=== Begin Enclosure ===

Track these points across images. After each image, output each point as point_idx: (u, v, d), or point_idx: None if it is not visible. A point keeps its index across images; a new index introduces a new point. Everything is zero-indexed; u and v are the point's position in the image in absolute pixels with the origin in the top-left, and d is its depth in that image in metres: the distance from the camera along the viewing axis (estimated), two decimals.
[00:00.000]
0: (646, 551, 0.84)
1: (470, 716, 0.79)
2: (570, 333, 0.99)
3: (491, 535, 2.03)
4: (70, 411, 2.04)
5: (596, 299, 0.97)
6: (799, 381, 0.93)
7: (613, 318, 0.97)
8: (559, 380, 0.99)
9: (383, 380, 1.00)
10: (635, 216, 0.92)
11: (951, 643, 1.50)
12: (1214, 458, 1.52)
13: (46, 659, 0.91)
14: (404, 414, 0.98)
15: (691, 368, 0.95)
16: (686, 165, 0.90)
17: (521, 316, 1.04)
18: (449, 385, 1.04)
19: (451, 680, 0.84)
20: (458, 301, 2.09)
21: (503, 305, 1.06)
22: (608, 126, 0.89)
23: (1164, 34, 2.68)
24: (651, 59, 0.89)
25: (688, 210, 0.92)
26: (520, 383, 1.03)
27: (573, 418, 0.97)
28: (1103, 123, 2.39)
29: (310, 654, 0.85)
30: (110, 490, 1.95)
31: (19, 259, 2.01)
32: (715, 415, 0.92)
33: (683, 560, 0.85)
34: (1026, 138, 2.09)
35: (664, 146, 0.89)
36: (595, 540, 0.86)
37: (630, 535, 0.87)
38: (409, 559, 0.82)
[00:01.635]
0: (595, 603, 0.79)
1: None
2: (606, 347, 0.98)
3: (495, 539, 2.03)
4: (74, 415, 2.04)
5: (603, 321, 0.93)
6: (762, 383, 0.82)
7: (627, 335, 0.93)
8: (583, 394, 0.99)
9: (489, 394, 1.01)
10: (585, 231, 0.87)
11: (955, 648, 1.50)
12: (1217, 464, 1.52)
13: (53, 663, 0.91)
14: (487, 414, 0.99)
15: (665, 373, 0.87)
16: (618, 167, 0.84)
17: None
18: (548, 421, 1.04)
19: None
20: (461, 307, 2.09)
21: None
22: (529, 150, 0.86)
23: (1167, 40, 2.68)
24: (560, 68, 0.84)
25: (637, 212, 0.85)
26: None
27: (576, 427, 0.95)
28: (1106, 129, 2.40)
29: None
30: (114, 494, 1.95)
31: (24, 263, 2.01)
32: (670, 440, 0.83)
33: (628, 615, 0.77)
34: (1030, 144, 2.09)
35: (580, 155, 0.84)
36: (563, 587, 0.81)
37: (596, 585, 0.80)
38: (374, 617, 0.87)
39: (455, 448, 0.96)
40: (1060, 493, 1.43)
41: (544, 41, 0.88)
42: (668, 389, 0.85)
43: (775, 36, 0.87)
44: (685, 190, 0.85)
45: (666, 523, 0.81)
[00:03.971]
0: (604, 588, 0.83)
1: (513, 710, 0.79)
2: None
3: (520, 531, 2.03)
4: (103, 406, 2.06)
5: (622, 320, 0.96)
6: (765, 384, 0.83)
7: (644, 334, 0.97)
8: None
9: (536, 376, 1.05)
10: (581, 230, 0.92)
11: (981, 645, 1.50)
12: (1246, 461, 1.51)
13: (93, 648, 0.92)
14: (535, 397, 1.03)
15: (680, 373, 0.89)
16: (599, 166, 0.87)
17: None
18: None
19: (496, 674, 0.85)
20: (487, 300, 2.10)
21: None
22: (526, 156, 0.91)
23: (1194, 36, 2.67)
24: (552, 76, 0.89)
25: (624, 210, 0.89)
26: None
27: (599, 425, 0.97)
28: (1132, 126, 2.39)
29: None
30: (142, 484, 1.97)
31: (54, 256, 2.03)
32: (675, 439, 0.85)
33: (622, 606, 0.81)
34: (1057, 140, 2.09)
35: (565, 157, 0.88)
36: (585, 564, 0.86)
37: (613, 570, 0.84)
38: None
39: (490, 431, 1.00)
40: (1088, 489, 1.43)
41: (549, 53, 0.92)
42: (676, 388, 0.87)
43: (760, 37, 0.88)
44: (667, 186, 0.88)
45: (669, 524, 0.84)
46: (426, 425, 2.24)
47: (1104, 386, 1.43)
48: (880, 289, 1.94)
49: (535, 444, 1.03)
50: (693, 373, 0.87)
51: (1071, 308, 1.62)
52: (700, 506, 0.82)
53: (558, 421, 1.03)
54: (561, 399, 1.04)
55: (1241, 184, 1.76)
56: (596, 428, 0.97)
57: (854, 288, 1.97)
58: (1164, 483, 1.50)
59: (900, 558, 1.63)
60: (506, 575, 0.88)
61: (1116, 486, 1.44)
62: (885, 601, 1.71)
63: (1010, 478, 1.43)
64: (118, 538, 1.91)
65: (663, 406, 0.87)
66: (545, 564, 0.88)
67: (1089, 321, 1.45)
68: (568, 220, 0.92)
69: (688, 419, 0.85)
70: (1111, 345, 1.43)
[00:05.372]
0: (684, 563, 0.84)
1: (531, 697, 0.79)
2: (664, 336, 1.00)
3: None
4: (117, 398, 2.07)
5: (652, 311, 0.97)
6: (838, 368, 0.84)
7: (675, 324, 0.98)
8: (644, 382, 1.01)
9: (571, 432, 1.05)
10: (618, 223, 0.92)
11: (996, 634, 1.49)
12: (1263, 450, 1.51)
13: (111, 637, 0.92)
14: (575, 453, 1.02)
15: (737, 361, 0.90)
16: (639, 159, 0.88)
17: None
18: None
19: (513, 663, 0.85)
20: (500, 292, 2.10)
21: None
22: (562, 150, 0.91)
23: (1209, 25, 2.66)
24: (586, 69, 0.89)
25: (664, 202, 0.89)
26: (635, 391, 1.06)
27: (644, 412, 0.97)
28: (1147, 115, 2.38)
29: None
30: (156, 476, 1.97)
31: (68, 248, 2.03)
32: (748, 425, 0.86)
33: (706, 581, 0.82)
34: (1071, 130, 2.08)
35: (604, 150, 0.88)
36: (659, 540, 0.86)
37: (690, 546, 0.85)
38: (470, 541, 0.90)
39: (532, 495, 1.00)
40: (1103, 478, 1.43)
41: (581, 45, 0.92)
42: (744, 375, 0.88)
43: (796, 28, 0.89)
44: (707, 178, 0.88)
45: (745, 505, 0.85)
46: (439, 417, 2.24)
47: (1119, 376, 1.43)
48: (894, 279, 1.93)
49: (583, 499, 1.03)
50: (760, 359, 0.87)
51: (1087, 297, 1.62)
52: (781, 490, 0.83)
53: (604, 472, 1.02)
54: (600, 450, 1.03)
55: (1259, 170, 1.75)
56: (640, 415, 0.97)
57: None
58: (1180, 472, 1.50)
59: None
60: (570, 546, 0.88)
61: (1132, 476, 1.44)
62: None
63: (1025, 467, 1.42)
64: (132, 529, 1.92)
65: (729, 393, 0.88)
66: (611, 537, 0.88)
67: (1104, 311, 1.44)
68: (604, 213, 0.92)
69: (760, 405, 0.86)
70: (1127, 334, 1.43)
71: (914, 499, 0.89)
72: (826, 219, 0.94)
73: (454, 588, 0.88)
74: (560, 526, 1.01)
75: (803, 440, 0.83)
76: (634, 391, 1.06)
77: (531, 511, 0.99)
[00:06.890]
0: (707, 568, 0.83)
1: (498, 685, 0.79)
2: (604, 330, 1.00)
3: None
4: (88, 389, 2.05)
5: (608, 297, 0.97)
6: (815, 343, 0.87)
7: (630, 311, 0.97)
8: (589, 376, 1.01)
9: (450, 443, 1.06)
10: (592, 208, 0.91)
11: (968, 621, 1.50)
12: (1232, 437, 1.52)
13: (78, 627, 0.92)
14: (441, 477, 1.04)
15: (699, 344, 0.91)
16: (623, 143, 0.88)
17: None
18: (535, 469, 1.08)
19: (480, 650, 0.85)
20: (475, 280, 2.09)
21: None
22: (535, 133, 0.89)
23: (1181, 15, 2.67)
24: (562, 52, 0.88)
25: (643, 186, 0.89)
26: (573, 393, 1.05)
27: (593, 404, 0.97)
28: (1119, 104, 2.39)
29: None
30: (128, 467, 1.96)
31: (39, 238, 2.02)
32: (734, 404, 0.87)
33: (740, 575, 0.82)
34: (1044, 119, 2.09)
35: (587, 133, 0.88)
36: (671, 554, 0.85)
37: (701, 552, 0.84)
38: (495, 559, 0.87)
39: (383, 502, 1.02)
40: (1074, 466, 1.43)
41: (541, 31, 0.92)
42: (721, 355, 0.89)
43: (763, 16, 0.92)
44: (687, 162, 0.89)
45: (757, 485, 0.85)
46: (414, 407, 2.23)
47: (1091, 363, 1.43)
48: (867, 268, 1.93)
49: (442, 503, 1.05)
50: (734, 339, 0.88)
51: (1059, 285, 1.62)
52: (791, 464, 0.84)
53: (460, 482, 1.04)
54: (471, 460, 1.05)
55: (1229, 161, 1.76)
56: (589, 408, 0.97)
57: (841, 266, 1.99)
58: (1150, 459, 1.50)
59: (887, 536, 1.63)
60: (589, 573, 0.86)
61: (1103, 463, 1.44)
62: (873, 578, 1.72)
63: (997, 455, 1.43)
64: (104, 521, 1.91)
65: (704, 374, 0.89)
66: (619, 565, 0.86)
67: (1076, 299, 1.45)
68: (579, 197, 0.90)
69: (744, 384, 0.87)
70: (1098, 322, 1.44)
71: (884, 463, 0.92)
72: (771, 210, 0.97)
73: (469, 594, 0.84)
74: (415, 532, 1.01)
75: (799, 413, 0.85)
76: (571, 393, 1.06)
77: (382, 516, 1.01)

=== End Enclosure ===

Aim of the task: Up to and including the line that contains "38: (409, 559, 0.82)", output the records above exactly, beginning with their first line.

Exercise output:
Track these points across images. After each image, output each point as point_idx: (u, v, d), or point_idx: None if it is not visible. A point keeps its index across images; a new index introduces a new point. Everything is zero-indexed; u and v are the point's position in the image in absolute pixels with the origin in the top-left, and d is its depth in that image in metres: the distance from the camera along the viewing axis (estimated), two decimals.
[00:00.000]
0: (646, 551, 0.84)
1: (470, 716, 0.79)
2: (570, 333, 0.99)
3: (491, 535, 2.03)
4: (70, 411, 2.04)
5: (596, 299, 0.97)
6: (799, 381, 0.93)
7: (613, 318, 0.97)
8: (559, 380, 0.99)
9: (383, 380, 1.00)
10: (635, 216, 0.92)
11: (951, 643, 1.50)
12: (1214, 458, 1.52)
13: (46, 659, 0.91)
14: (404, 414, 0.98)
15: (691, 368, 0.95)
16: (686, 165, 0.90)
17: (521, 316, 1.04)
18: (449, 385, 1.04)
19: (451, 680, 0.84)
20: (458, 301, 2.09)
21: (503, 305, 1.06)
22: (608, 126, 0.89)
23: (1164, 34, 2.68)
24: (651, 59, 0.89)
25: (688, 210, 0.92)
26: (520, 383, 1.03)
27: (573, 418, 0.97)
28: (1103, 123, 2.39)
29: (310, 654, 0.85)
30: (110, 490, 1.95)
31: (19, 259, 2.01)
32: (715, 415, 0.92)
33: (683, 560, 0.85)
34: (1026, 138, 2.09)
35: (664, 146, 0.89)
36: (595, 540, 0.86)
37: (630, 535, 0.87)
38: (409, 559, 0.82)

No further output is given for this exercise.